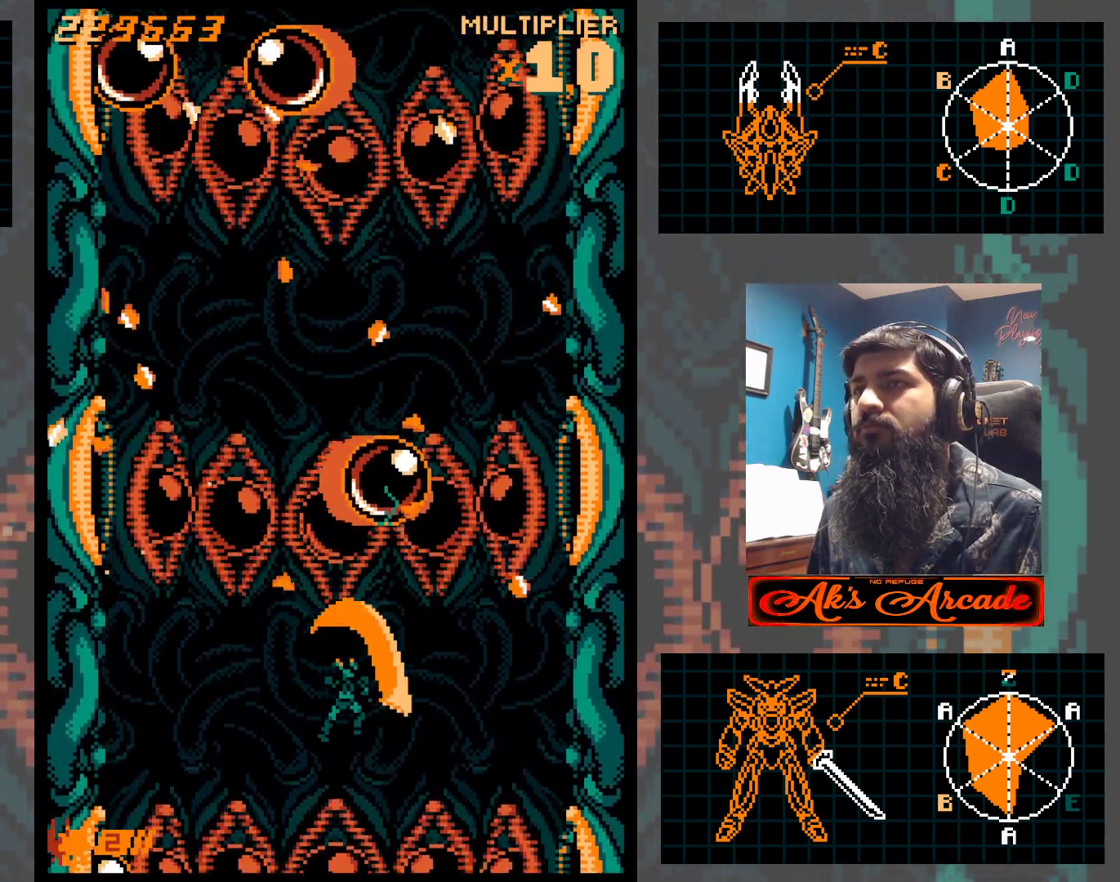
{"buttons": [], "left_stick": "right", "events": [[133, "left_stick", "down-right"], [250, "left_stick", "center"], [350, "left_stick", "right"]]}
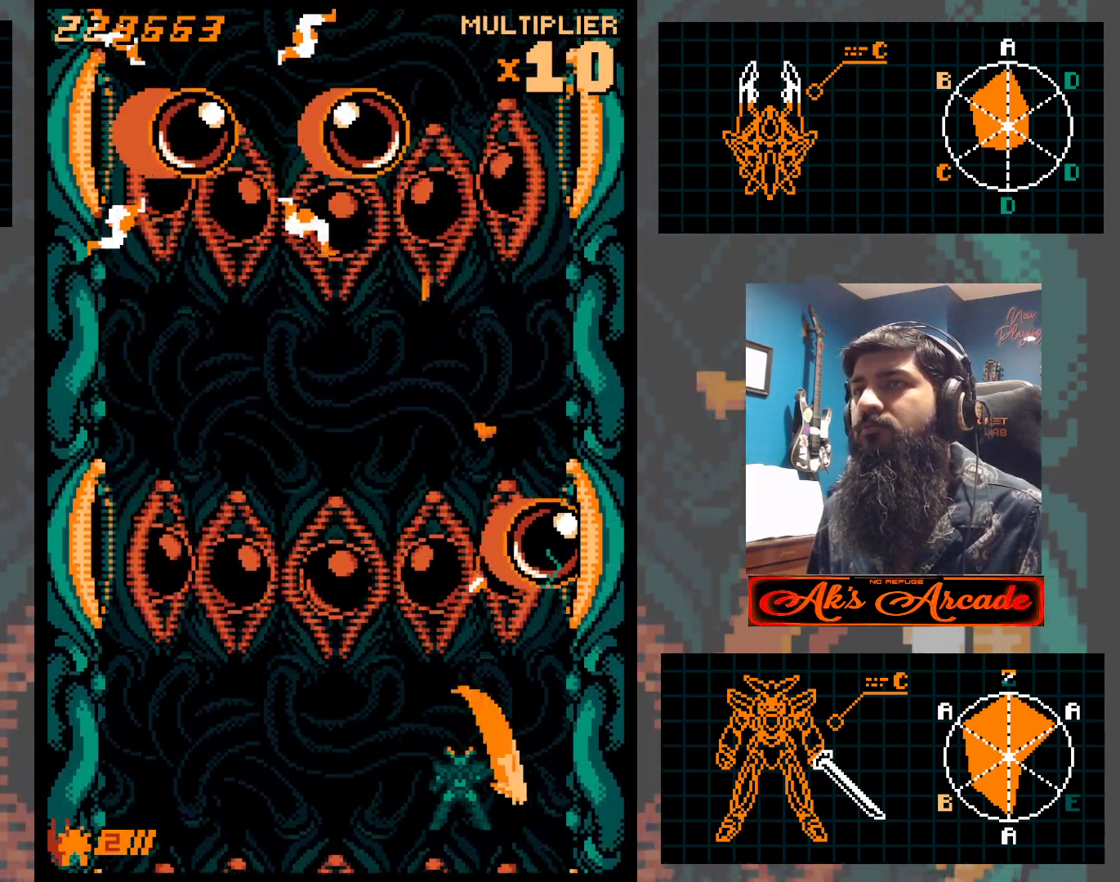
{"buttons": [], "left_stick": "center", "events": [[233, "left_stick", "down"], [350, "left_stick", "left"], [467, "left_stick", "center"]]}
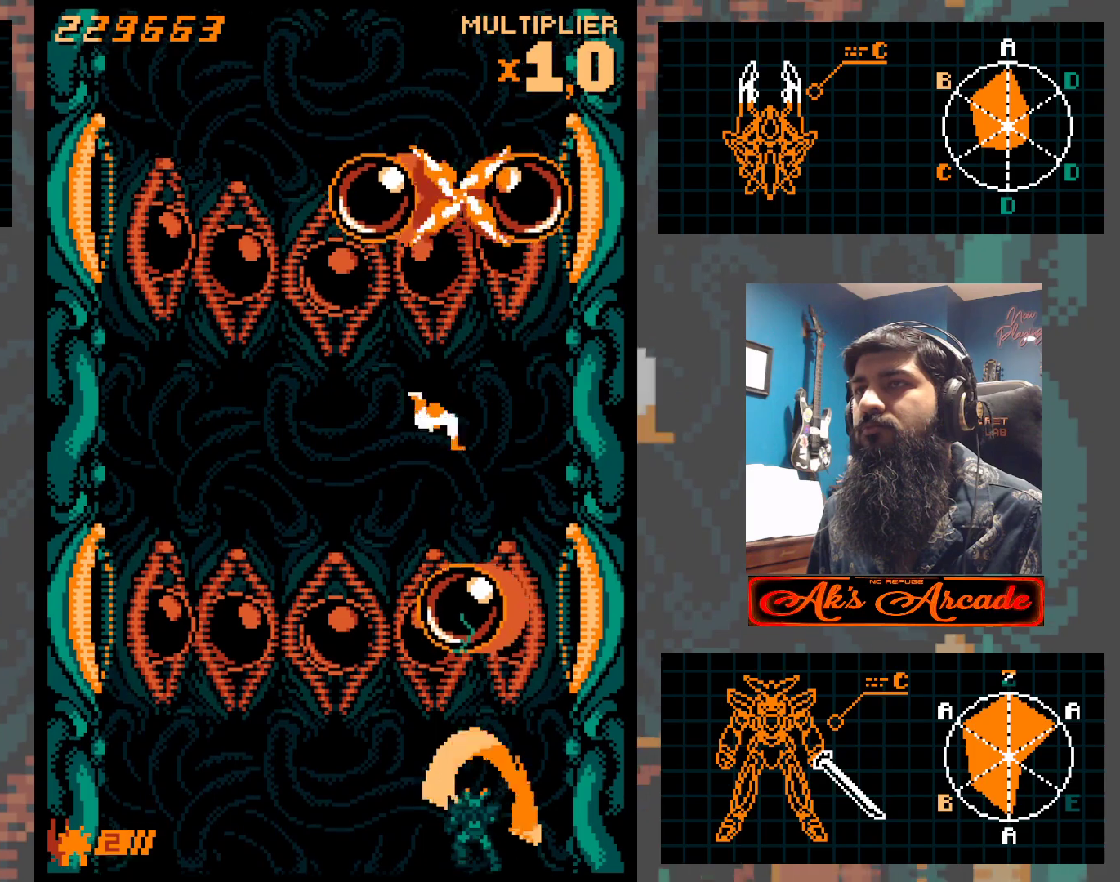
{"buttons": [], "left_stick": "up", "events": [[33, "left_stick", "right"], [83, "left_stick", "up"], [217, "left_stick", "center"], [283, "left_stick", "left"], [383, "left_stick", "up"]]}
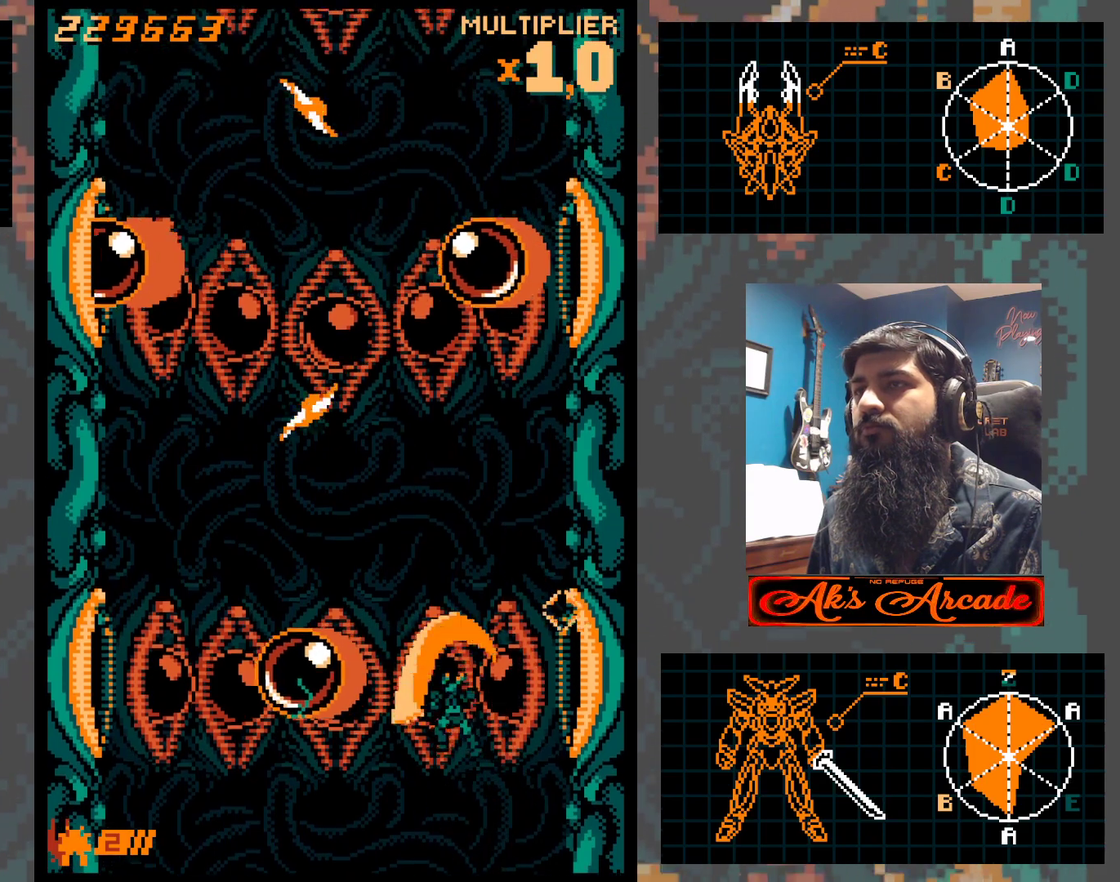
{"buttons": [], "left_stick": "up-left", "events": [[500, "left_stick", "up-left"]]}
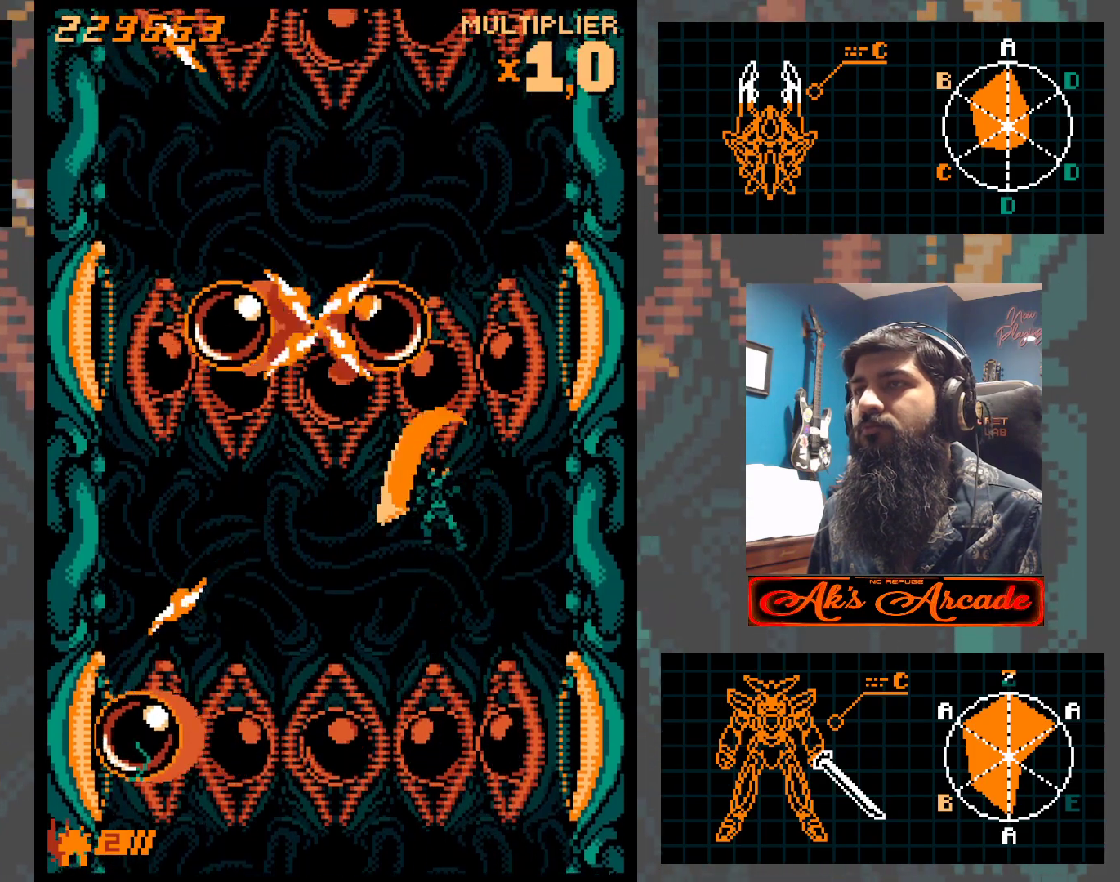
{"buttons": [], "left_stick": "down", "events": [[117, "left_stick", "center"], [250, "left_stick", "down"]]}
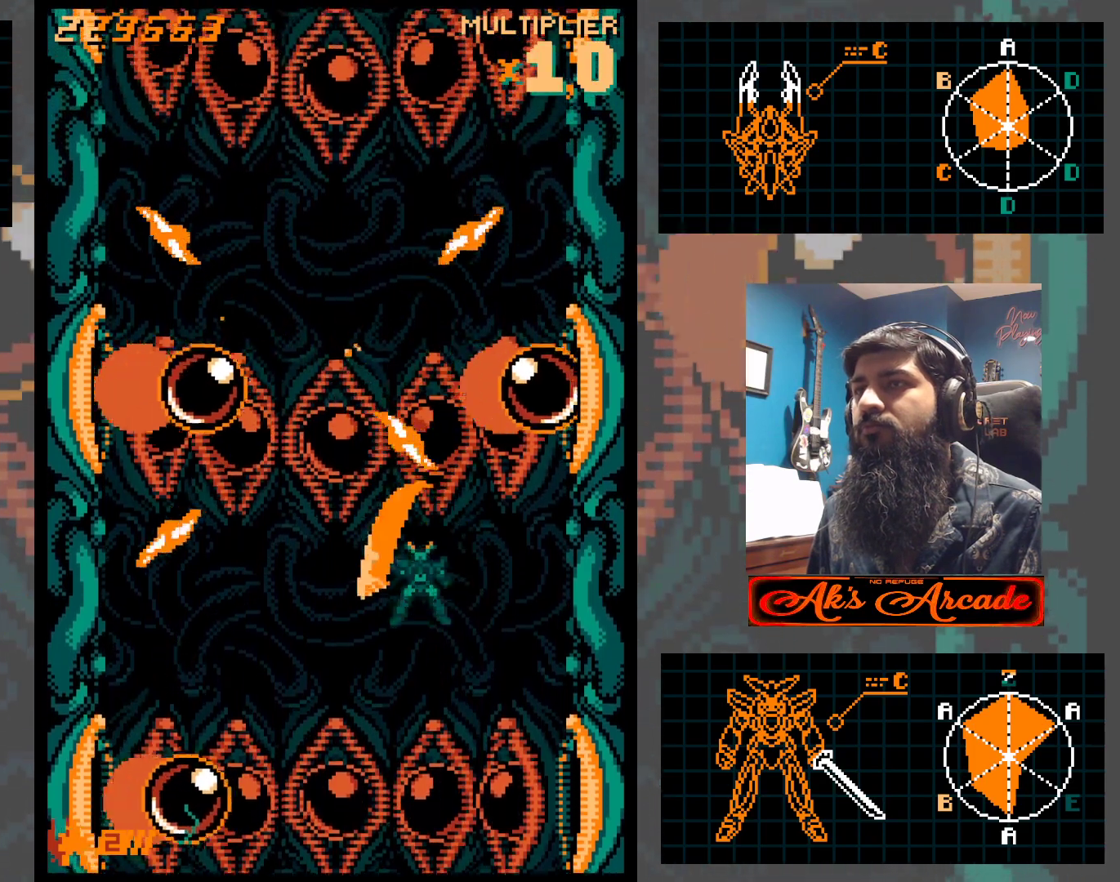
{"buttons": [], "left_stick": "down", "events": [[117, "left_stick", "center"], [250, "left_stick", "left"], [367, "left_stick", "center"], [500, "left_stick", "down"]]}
+---+
* **Work task**: Write out the whole listing above exactly; do not include the pictures.

* **Task answer**:
{"buttons": [], "left_stick": "right", "events": [[133, "left_stick", "down-right"], [250, "left_stick", "center"], [350, "left_stick", "right"]]}
{"buttons": [], "left_stick": "center", "events": [[233, "left_stick", "down"], [350, "left_stick", "left"], [467, "left_stick", "center"]]}
{"buttons": [], "left_stick": "up", "events": [[33, "left_stick", "right"], [83, "left_stick", "up"], [217, "left_stick", "center"], [283, "left_stick", "left"], [383, "left_stick", "up"]]}
{"buttons": [], "left_stick": "up-left", "events": [[500, "left_stick", "up-left"]]}
{"buttons": [], "left_stick": "down", "events": [[117, "left_stick", "center"], [250, "left_stick", "down"]]}
{"buttons": [], "left_stick": "down", "events": [[117, "left_stick", "center"], [250, "left_stick", "left"], [367, "left_stick", "center"], [500, "left_stick", "down"]]}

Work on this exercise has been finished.